**WHAT TO PRODUCE**. Your task is to copy each line of the listing that contains the word "カラーチャートシール".

**SOURCE INFORMATION**.
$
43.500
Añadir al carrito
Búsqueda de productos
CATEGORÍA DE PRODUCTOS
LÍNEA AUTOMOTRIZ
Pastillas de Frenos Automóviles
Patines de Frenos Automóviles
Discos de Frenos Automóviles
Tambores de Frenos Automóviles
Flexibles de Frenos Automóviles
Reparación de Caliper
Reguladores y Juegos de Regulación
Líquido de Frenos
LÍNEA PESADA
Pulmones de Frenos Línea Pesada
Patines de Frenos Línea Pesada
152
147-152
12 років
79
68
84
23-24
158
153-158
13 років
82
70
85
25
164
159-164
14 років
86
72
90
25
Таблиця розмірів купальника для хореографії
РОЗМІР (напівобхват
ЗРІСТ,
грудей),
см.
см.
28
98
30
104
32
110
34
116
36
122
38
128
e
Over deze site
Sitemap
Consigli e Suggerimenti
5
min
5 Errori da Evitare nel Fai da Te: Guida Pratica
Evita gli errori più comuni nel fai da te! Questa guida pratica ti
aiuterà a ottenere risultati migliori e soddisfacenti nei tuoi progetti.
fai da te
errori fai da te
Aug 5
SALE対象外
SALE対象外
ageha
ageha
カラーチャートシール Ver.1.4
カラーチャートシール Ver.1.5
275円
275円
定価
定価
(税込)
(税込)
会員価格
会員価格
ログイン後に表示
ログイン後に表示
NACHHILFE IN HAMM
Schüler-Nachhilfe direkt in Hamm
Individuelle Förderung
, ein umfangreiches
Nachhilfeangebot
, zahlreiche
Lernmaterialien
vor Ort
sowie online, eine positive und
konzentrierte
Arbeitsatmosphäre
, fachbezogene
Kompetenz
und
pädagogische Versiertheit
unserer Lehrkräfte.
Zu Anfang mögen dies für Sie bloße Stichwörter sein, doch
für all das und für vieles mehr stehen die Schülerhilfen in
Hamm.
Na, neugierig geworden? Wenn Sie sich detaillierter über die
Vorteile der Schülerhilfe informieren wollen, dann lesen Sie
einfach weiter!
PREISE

**WRITTEN REPLY**.
カラーチャートシール Ver.1.4
カラーチャートシール Ver.1.5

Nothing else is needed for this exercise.